By Professor Doom
For years now,
higher ed administration has watered, and watered, and watered down what it
means to have a college degree. Instead of making higher education about
education, they made it about growth. Not once in my lifetime in higher
education have the “leaders” shown even the slightest interest in education,
but I can’t even begin to count the number of times they gloated about
achieving growth in a system where anyone who can check a box can enter.
It’s no secret to
those in higher education that the goings on in college are nothing like they
used to be. At many universities, coursework
has been eliminated almost completely, while community
college campuses are unhinged, using the bogus accreditation
system to get away with what can easily and accurately be called fraud. A
degree from a community college is hardly worth more than a 9th
grade graduation certificate.
Meanwhile,
tuition skyrockets, and people come into the system ever more desperate to get
a degree, because they’re told the big lie of “People with a college degree
will earn a million more bucks.” Now, maybe, in the past, any college degree
legitimately translated into more money, but it takes little imagination to
guess that today’s degrees, with their requirements reduced to less than a high
school diploma of a generation ago, are worth very little.
Imagination? My
bad, it takes no imagination, as it is now understood as fact:
Now, I grant the
above concerns a recruiter in the UK, but that gives me more concern, not less, about the value of a degree in the US. See,
I’ve been following higher ed in the UK, because their higher education system
is at least a decade behind ours in terms of corruption.

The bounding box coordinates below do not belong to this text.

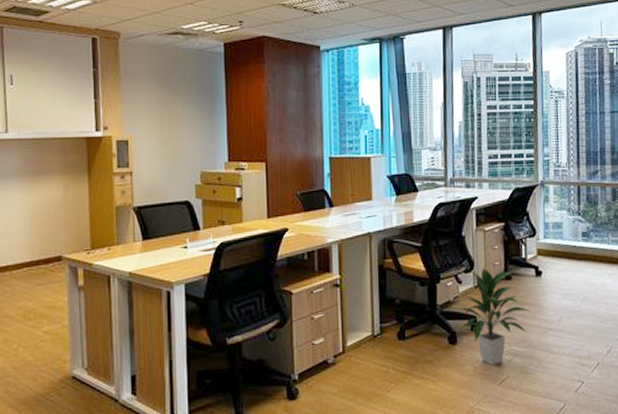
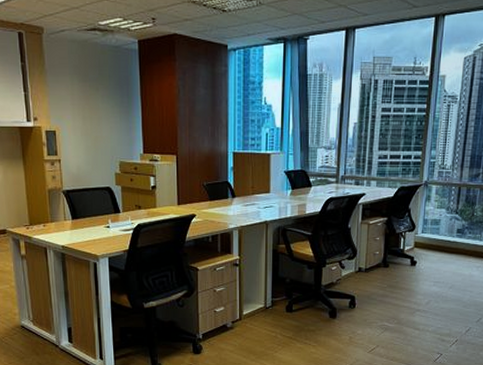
indoor plant: present [457,267,530,365] -> none [339,256,403,336]

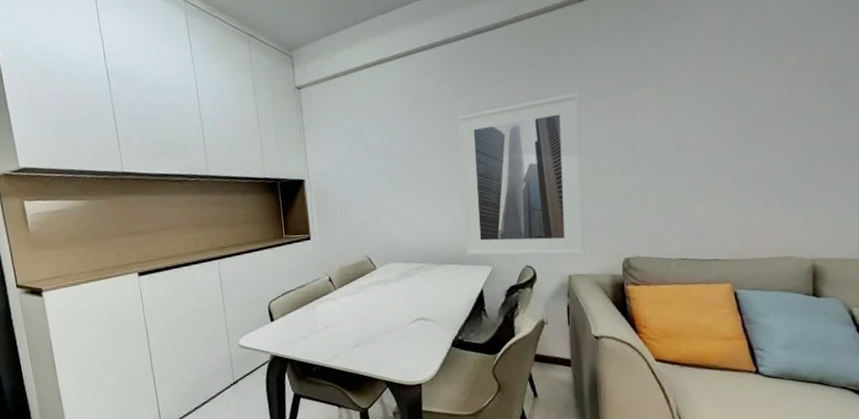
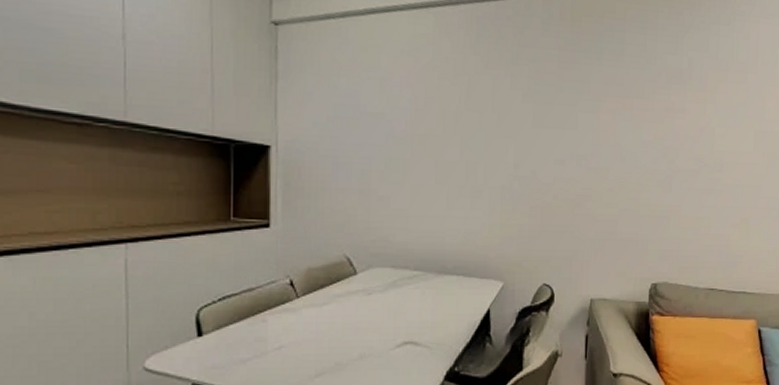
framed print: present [457,92,585,256] -> none [473,86,619,276]

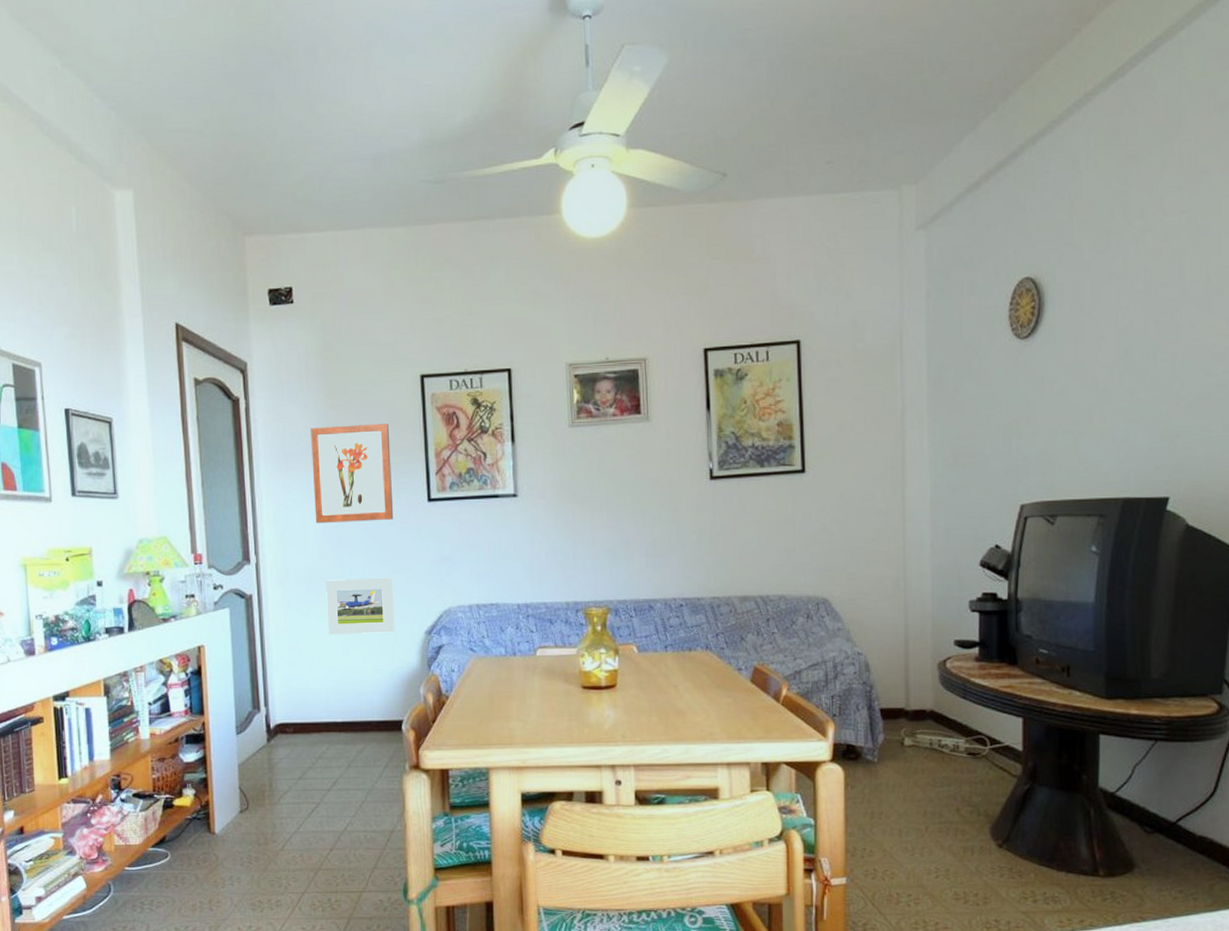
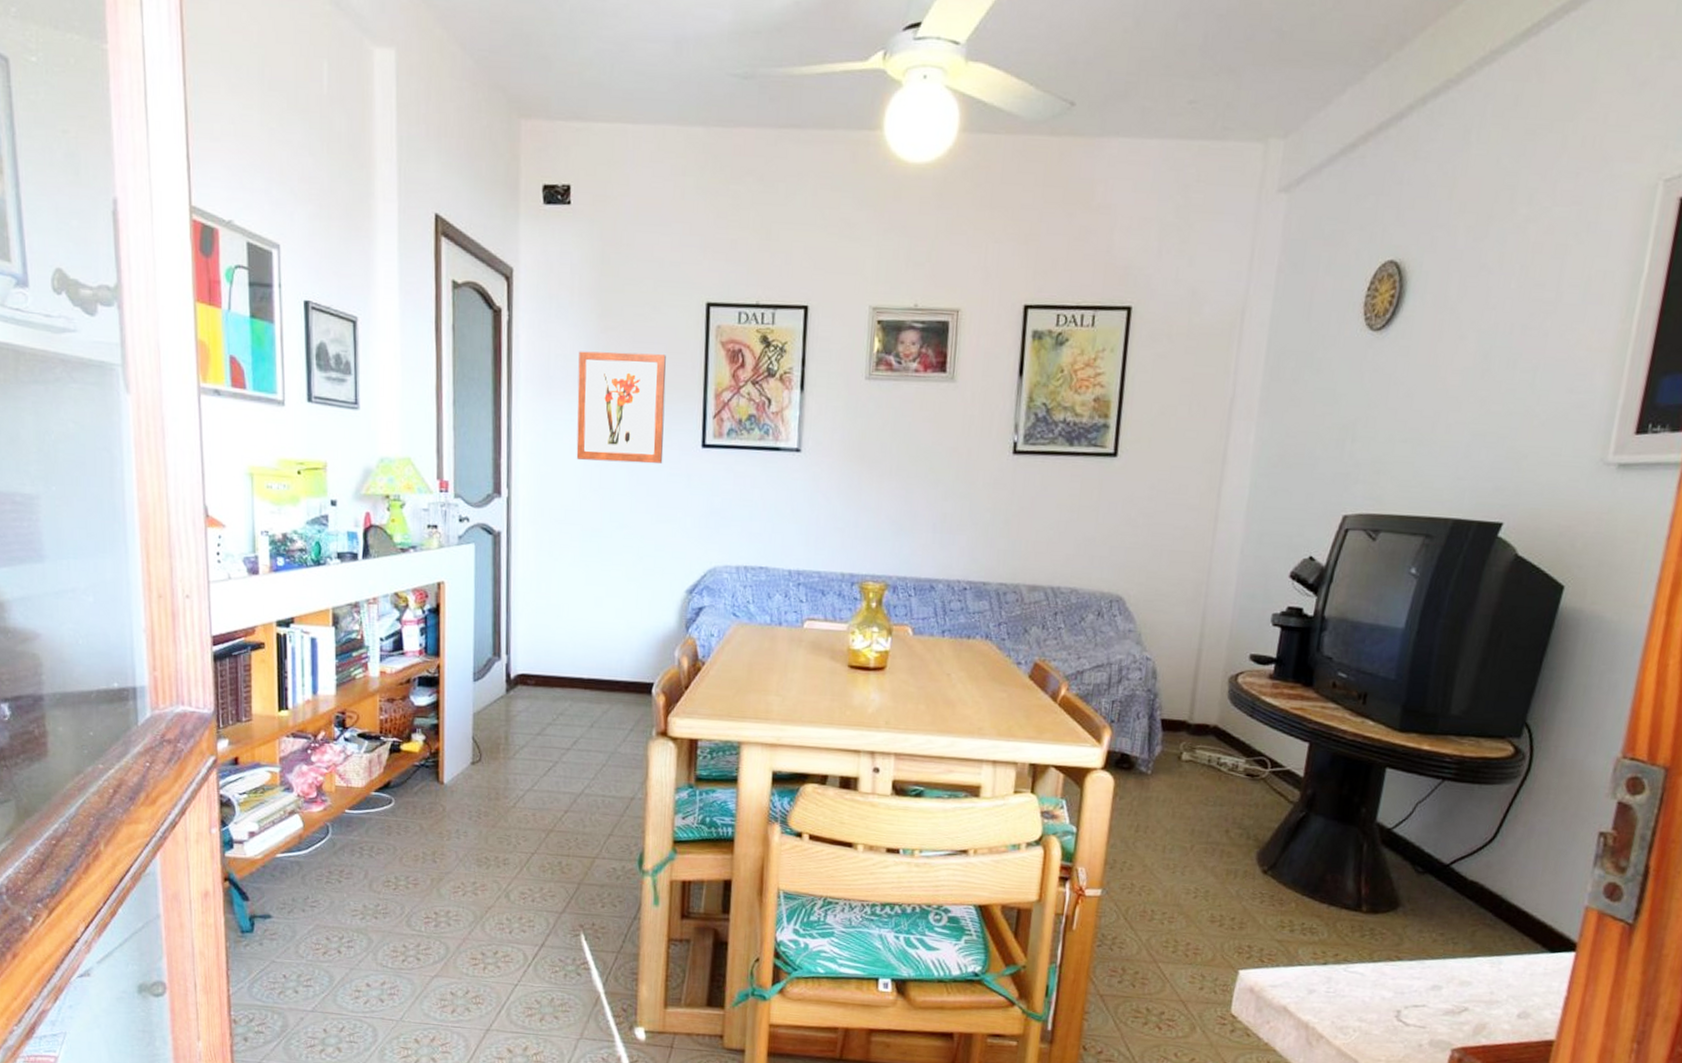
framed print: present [326,578,395,635] -> none [581,523,655,588]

Yes, they have
the golden parachute model for their administrators…but it’s
not yet as infuriating as here. Yes, they have the bloating
out of the questionable degree programs which actually hurts a graduate’s
income, and they even know those programs are not useful…but the bloating there
is an echo of what happened in the US, years earlier.
So, if degrees in
the UK are worthless now, it’s a safe bet that many degrees handed out in the
US, starting a decade or so ago, are worthless also. We have
whole schools handing out bogus coursework and degrees now, after
all.
In the US, the
whole point of a college degree, for most graduates, isn’t the knowledge, and
hasn’t been the knowledge for a long time now. It’s been about access, about
getting one of those golden jobs which only a college degree holder can apply
for. Who cares about going tens of thousands of dollars into debt, if doing so is
the only way to get a high paying job, right?
Considering how
so many degrees requiring nothing besides tuition checks which don’t bounce, why
should it mean anything else? But what will happen once it becomes common
knowledge how little a degree represents?
“Academic
qualifications will still be taken into account and indeed remain an important
consideration when assessing candidates as a whole, but will no longer act as a
barrier to getting a foot in the door,” she said.
So…why go deep
into debt for a degree now?
Please understand,
recruiters are not idiots. They don’t make major changes to how they determine
a candidate’s worth lightly. They looked at the data, and came to the rather
obvious conclusion that spending 4 to 6 years drinking beer and talking about
feelings doesn’t mean much:
“It found no evidence to conclude that previous success in higher education correlated with future success in subsequent professional qualifications undertaken.”
--emphasis added: there’s as much evidence success in college will help you as there is Trump is a Russian stooge.
So, the data says a
degree is worthless. If this was just one recruiter, we could easily discard
this as a special case, but other recruiters are figuring it out:
PricewaterhouseCoopers (PwC) is believed to be the first major employer to exclude UCAS points from its employment process,
--UCAS points in the UK are roughly
comparable to grade point average in the US. College GPA in the US is already known as useless.
PricewaterhouseCoopers aren’t exactly nobodies, they’ve recruited on my campuses.
In the US, people
are starting to seriously question if a college degree is worth the ever more
astronomical price. For many degrees, it’s a sign of foolishness to spend years
of your life and go many thousands of dollars into debt to acquire them. If you
put “BA in Women’s Studies” on your resume, it doesn’t help if you have a 4.0
GPA.
What will happen
if “college recruiters” decide they’ll have better luck finding good candidates
if they just stay off campus, and instead decide that the smarter people are
the 18 year olds who know nothing but have no debt, instead of the 24 year olds
who’ve financially destroyed themselves learning nothing?
If there’s no
education, and no job, what exactly will higher ed have to offer a high school
graduate? Besides pointless debt, I mean. Can higher ed survive when it's well known their ridiculously expensive degrees have no value?
I sure don’t have
an answer, but I suspect the real world will provide one fairly soon.